--- MATERIAL FOR THIS TASK Enclosed Below ---
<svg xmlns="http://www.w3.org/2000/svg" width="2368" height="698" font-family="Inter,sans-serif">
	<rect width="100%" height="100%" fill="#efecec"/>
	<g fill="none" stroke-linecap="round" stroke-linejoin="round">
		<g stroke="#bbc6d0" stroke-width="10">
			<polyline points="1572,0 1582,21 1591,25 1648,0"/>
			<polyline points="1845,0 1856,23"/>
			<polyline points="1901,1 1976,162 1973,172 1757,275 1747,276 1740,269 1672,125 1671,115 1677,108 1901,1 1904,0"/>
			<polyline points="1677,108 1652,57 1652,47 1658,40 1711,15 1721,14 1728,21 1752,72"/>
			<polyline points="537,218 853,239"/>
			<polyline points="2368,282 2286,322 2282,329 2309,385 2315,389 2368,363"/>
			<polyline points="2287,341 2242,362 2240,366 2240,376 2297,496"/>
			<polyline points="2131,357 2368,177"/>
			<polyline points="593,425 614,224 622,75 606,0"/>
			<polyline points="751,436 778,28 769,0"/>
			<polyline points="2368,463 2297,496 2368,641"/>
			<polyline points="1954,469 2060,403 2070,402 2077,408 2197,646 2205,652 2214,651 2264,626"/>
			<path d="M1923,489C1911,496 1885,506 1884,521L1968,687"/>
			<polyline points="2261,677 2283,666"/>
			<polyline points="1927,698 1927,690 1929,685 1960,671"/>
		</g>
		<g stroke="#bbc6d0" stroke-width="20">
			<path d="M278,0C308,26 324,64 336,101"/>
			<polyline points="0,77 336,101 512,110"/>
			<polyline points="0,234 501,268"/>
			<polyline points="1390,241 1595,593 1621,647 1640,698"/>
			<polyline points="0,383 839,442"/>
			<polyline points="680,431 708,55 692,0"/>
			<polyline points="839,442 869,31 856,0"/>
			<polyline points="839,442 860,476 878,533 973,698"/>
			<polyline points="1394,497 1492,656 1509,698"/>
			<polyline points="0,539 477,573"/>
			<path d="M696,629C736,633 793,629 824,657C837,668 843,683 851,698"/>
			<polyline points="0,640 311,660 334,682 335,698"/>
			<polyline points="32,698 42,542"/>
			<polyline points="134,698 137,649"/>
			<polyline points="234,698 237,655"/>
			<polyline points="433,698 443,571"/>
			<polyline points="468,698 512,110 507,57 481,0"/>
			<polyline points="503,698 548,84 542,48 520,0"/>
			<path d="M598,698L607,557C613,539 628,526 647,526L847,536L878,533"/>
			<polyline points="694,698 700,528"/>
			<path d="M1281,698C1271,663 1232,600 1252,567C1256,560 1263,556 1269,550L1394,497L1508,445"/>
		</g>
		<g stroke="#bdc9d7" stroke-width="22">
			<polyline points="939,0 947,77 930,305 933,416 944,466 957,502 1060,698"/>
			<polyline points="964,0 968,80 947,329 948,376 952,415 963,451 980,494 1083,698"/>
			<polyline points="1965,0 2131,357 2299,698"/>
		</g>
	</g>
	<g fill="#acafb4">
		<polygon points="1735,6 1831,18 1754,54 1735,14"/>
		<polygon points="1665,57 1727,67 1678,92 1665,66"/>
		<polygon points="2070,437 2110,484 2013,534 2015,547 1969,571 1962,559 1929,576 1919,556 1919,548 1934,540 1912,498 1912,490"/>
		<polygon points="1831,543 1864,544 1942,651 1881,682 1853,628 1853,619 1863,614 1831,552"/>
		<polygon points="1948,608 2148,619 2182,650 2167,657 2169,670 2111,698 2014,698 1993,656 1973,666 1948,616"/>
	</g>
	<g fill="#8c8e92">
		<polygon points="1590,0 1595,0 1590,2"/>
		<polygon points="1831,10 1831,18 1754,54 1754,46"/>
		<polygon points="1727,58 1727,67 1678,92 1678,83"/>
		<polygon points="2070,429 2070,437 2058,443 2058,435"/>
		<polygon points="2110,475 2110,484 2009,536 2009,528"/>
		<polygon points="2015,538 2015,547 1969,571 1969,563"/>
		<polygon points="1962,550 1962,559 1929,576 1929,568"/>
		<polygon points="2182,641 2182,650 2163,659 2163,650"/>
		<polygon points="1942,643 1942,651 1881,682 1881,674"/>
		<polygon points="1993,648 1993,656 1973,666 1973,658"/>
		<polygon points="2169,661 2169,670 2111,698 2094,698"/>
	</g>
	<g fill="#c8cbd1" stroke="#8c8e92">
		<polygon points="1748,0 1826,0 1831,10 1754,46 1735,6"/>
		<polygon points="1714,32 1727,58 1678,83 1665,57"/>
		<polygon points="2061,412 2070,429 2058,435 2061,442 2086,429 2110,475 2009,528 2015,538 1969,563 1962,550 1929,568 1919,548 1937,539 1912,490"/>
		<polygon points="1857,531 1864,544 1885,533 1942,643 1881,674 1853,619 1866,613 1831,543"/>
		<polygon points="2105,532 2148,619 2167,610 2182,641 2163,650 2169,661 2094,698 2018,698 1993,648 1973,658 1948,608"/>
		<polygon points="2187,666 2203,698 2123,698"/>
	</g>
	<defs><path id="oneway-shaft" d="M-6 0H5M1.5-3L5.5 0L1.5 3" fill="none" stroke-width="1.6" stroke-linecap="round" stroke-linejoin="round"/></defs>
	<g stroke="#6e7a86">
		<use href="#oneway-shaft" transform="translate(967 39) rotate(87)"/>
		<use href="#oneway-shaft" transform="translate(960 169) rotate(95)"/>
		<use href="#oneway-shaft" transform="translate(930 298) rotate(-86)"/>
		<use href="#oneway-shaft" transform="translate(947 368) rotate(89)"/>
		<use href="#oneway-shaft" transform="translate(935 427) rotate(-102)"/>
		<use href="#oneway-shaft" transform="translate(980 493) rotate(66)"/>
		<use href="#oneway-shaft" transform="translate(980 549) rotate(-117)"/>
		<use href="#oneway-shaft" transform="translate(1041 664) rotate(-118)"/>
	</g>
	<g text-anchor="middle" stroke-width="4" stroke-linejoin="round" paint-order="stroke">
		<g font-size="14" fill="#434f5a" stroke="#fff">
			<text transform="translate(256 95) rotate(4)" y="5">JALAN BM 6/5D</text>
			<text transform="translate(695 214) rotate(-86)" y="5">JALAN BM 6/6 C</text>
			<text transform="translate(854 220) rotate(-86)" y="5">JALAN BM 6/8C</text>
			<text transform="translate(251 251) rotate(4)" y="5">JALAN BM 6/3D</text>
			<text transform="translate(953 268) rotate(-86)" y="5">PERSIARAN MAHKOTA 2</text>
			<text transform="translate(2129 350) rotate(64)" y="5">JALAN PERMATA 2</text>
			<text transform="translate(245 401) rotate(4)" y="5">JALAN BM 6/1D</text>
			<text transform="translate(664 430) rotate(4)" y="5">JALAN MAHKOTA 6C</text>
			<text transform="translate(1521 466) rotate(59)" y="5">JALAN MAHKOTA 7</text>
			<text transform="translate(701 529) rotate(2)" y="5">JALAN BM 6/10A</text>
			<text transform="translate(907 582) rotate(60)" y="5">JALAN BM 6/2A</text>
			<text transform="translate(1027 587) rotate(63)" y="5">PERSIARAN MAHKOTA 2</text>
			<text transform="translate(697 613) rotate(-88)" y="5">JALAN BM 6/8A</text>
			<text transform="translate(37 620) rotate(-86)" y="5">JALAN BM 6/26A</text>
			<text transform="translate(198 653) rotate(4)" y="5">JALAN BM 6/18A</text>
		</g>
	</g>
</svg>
--- End of Enclosed MATERIAL FOR THIS TASK ---
Search the data for "linecap". Copy every line that has it.

	<g fill="none" stroke-linecap="round" stroke-linejoin="round">
	<defs><path id="oneway-shaft" d="M-6 0H5M1.5-3L5.5 0L1.5 3" fill="none" stroke-width="1.6" stroke-linecap="round" stroke-linejoin="round"/></defs>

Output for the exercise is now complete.